Nochmal die Süddeutsche Zeitung:
Der Sänger bleibt seinem Stil treu, komplexe Satzstrukturen zu vermeiden. „Nie wieder Krieg, wenn wir das nicht sagen dürfen, dann läuft doch etwas schief“, lautet der Refrain des Lieds. Offen bleibt, seit wann „wir“ uns nicht mehr gegen Krieg aussprechen dürfen – und wer „wir“ überhaupt ist.
Hauptsache Judenstern gesagt
Muslime sind alles Terroristen? Wer sagt das? Wer hatte wann mal Muslime gern? Sind Träger von Judensternen früher Terroristen gewesen? Wer dachte das und wer denkt das heute? Wo tragen Muslime einen Judenstern? Sind die muslimischen Extremisten von Paris etwa am Ende Teil einer jüdischen Verschwörung?
Das schwirrt einem der Kopf, wenn man versucht, der „ganzen Wahrheit“ zu folgen.
Xavier Naidoo, erst mäßig und dann sehr erfolgreicher Musiker ohne abgeschlossene Berufsausbildung, vor einigen Jahren in heftigen Konflikten mit der staatlichen Ordnung, was ihm Vorstrafen und Strafzahlungen einbrachte, wirbelt in seiner Fantasiewelt irgendwie ziemlich viel durcheinander und lässt systematisch große Lücken, in denen Fans alles mit allem irgendwie durcheinanderwirbeln können.
Krieg ist nur bei anderen – Xaver mahnt aus Liebe ab
Er behauptet, Deutschland sei kein souveräner Staat, verlässt sich aber gleichzeitig auf die deutsche Rechtsstaatlichkeit, wenn er Filesharer abmahnt oder die Amadeu Antonio Stiftung oder auch das Rheinneckarblog.
Dann geht er auf niemanden zu. Dann ist Schluss mit Liebe. Dann ist er im Krieg. Pardon – natürlich nicht so irgendwie, sondern ganz in echt. Das macht er dann nicht als Botschafter der Liebe und „weil ich auf die Menschen zugehen will“.
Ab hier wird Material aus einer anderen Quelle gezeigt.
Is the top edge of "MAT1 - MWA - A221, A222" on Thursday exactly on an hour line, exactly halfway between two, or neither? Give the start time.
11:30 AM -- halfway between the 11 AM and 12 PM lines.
Xaver und seine Anwaltslogenarmee
Seine Söldner sind Anwälte, die so teuer sind, dass sich normale Menschen diese nie leisten könnten. Dann ist Xaver nicht „einer wie ihr“, sondern Promi – schließlich geht es dann – vermutlich – ums Geschäft. Oder um die persönlich gekränkte Seele des „Künstlers“. Oder im Zweifel irgendwie um „die Wahrheit“.
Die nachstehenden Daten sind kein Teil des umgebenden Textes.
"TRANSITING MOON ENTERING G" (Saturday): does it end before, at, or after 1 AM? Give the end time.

Als Künstler rennt er irgendwo rum, verirrt sich auch mal „aus Versehen“ und „spontan“ zu Verschwörungstheoretikern und Reichsbürgern, meint im Fernsehen, dass er auch auf die „NPD zugehen würde im Namen der Liebe“ – doch wenn ihn jemand kritisiert, dann geht er nicht auf denjenigen zu, dann schickt er seine Anwälte, die sich ganz souverän auf eine funktionierende Rechtsordnung in einem angeblich nicht-souveränen Staat beziehen.
Wer das für irre hält…
Wer das für reichlich irre hält, sollte sich seine Meinung nur denken. Äußern sollte man das nicht – denn sprechen darf nur Xaver. Der beruft sich dabei auf die, rechtsstaatlich definierte, „Kunstfreiheit“. Er darf alles, seinen Kritikern schickt er seine Juristen-Krieger auf den Hals.
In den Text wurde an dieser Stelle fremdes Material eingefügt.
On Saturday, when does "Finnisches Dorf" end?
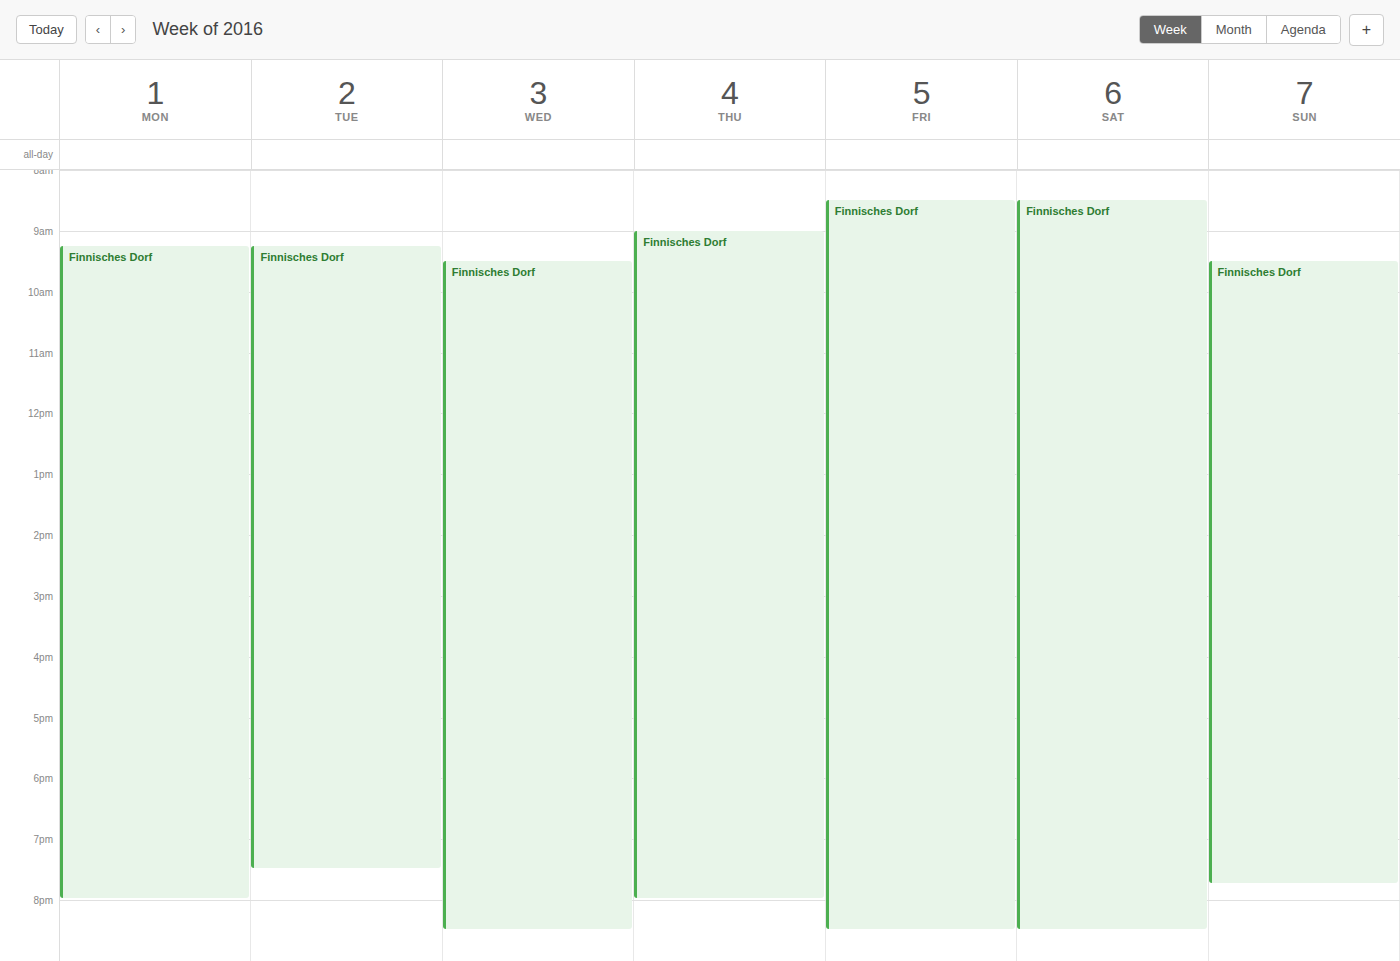
8:30 PM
Ganz ehrlich? Wir haben keine hochdotierten Anwälte, die wir bezahlen könnten, um jedes Wort, jedes Komma prüfen zu lassen, bevor dieser Text online geht.
Auf hoher See und vor Gericht ist man in Gottes Hand, ist ein geflügeltes Wort. Als Journalist ist man auch immer in Gefahr von Leuten verklagt zu werden, die viel Geld haben und erstmal klagen. Reiche Leute wie Naidoo verlieren möglicherweise Geld, aber nicht ihre Existenzgrundlage. Vermutlich gewinnen sie, weil sie die größten juristischen Halsabschneider bezahlen können, die sich finden lassen.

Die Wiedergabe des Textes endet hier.